Yes. In terms of performance, you would see slightly greater latency as your data has to pass through a lambda before making it to the firehose, but very likely the increase would not matter at all. You would gain the flexibility of having a customizable processing step fronting your firehose - an opportunity to perform additional transformation or smarter filtering.

NB, you would lose CloudWatch's automatic compression when sending straight to firehose - if you wanted compression, you'd have to set it up yourself (probably on the firehose). Also, you would be paying for lambda invocations to process the intermediate step.
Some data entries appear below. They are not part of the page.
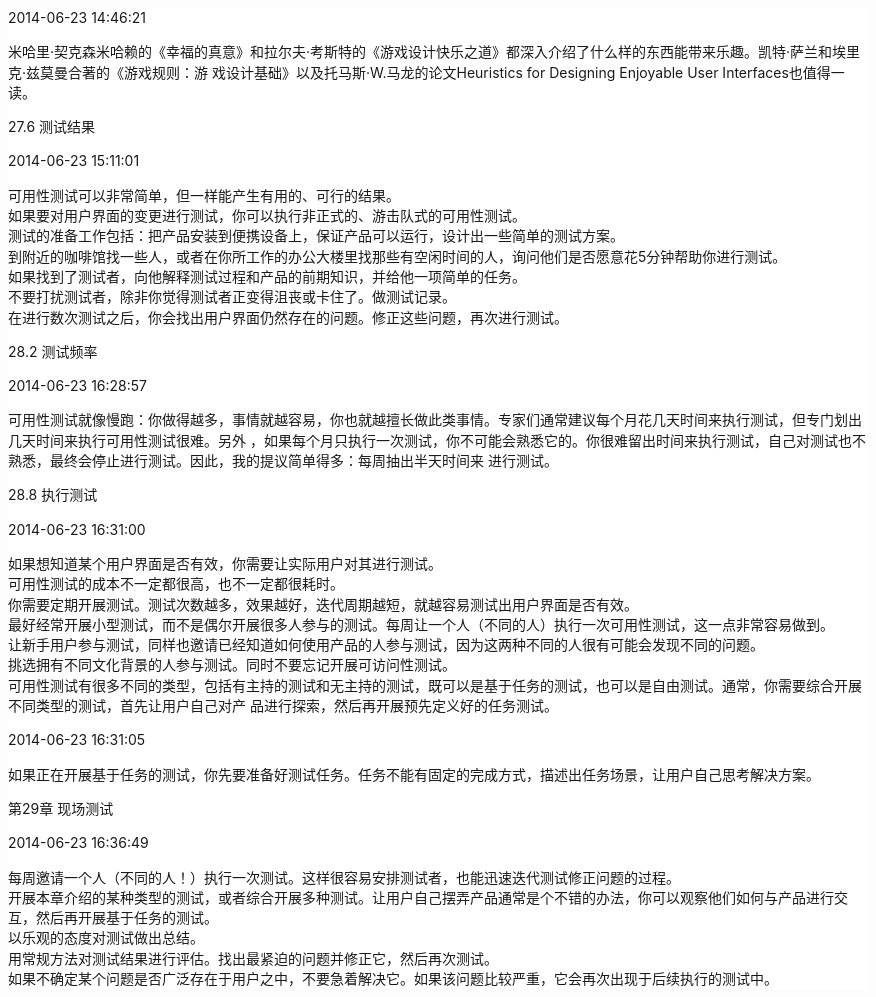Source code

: 
2014-06-23 14:46:21

米哈里·契克森米哈赖的《幸福的真意》和拉尔夫·考斯特的《游戏设计快乐之道》都深入介绍了什么样的东西能带来乐趣。凯特·萨兰和埃里克·兹莫曼合著的《游戏规则：游
戏设计基础》以及托马斯·W.马龙的论文Heuristics for Designing Enjoyable User Interfaces也值得一读。

  

  27.6 测试结果

  

2014-06-23 15:11:01

可用性测试可以非常简单，但一样能产生有用的、可行的结果。  
如果要对用户界面的变更进行测试，你可以执行非正式的、游击队式的可用性测试。  
测试的准备工作包括：把产品安装到便携设备上，保证产品可以运行，设计出一些简单的测试方案。  
到附近的咖啡馆找一些人，或者在你所工作的办公大楼里找那些有空闲时间的人，询问他们是否愿意花5分钟帮助你进行测试。  
如果找到了测试者，向他解释测试过程和产品的前期知识，并给他一项简单的任务。  
不要打扰测试者，除非你觉得测试者正变得沮丧或卡住了。做测试记录。  
在进行数次测试之后，你会找出用户界面仍然存在的问题。修正这些问题，再次进行测试。

  

  28.2 测试频率

  

2014-06-23 16:28:57

可用性测试就像慢跑：你做得越多，事情就越容易，你也就越擅长做此类事情。专家们通常建议每个月花几天时间来执行测试，但专门划出几天时间来执行可用性测试很难。另外
，如果每个月只执行一次测试，你不可能会熟悉它的。你很难留出时间来执行测试，自己对测试也不熟悉，最终会停止进行测试。因此，我的提议简单得多：每周抽出半天时间来
进行测试。

  

  28.8 执行测试

  

2014-06-23 16:31:00

如果想知道某个用户界面是否有效，你需要让实际用户对其进行测试。  
可用性测试的成本不一定都很高，也不一定都很耗时。  
你需要定期开展测试。测试次数越多，效果越好，迭代周期越短，就越容易测试出用户界面是否有效。  
最好经常开展小型测试，而不是偶尔开展很多人参与的测试。每周让一个人（不同的人）执行一次可用性测试，这一点非常容易做到。  
让新手用户参与测试，同样也邀请已经知道如何使用产品的人参与测试，因为这两种不同的人很有可能会发现不同的问题。  
挑选拥有不同文化背景的人参与测试。同时不要忘记开展可访问性测试。  
可用性测试有很多不同的类型，包括有主持的测试和无主持的测试，既可以是基于任务的测试，也可以是自由测试。通常，你需要综合开展不同类型的测试，首先让用户自己对产
品进行探索，然后再开展预先定义好的任务测试。

  

2014-06-23 16:31:05

如果正在开展基于任务的测试，你先要准备好测试任务。任务不能有固定的完成方式，描述出任务场景，让用户自己思考解决方案。

  

  第29章 现场测试

  

2014-06-23 16:36:49

每周邀请一个人（不同的人！）执行一次测试。这样很容易安排测试者，也能迅速迭代测试修正问题的过程。  
开展本章介绍的某种类型的测试，或者综合开展多种测试。让用户自己摆弄产品通常是个不错的办法，你可以观察他们如何与产品进行交互，然后再开展基于任务的测试。  
以乐观的态度对测试做出总结。  
用常规方法对测试结果进行评估。找出最紧迫的问题并修正它，然后再次测试。  
如果不确定某个问题是否广泛存在于用户之中，不要急着解决它。如果该问题比较严重，它会再次出现于后续执行的测试中。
Check the pricing page to see whether this actually matters.

  1. Which data format does Firehose receive from Cloudwatch?

When going straight to firehose, you'd get firehose's output configuration (a bunch of records appended together in a file), where each record is a CloudWatch logs output:

{
    "owner": "123456789012",
    "logGroup": "CloudTrail",
    "logStream": "123456789012_CloudTrail_us-east-1",
    "subscriptionFilters": [
        "Destination"
    ],
    "messageType": "DATA_MESSAGE",
    "logEvents": [
        {
            "id": "31953106606966983378809025079804211143289615424298221568",
            "timestamp": 1432826855000,
            "message": "{\"eventVersion\":\"1.03\",\"userIdentity\":{\"type\":\"Root\"}"
        },
        ...
    ]
}

(Taken from the SubscriptionFilter docs)

When going to a lambda:

The actual payload that Lambda receives is in the following format { "awslogs": {"data": "BASE64ENCODED_GZIP_COMPRESSED_DATA"} }

(Also from the docs linked above)

Where data is the (encoded, compressed) CloudWatch output object above.

Given that you write the lambda, you can output whatever you want to firehose. Keep in mind that firehose will do that same thing as above, appending multiple records into each output file.


A word of caution: make sure to scale your firehose appropriately - if you're not careful, and you are under-scaled, firehose puts will start failing and you will start dropping log data. Make sure you're monitoring failures!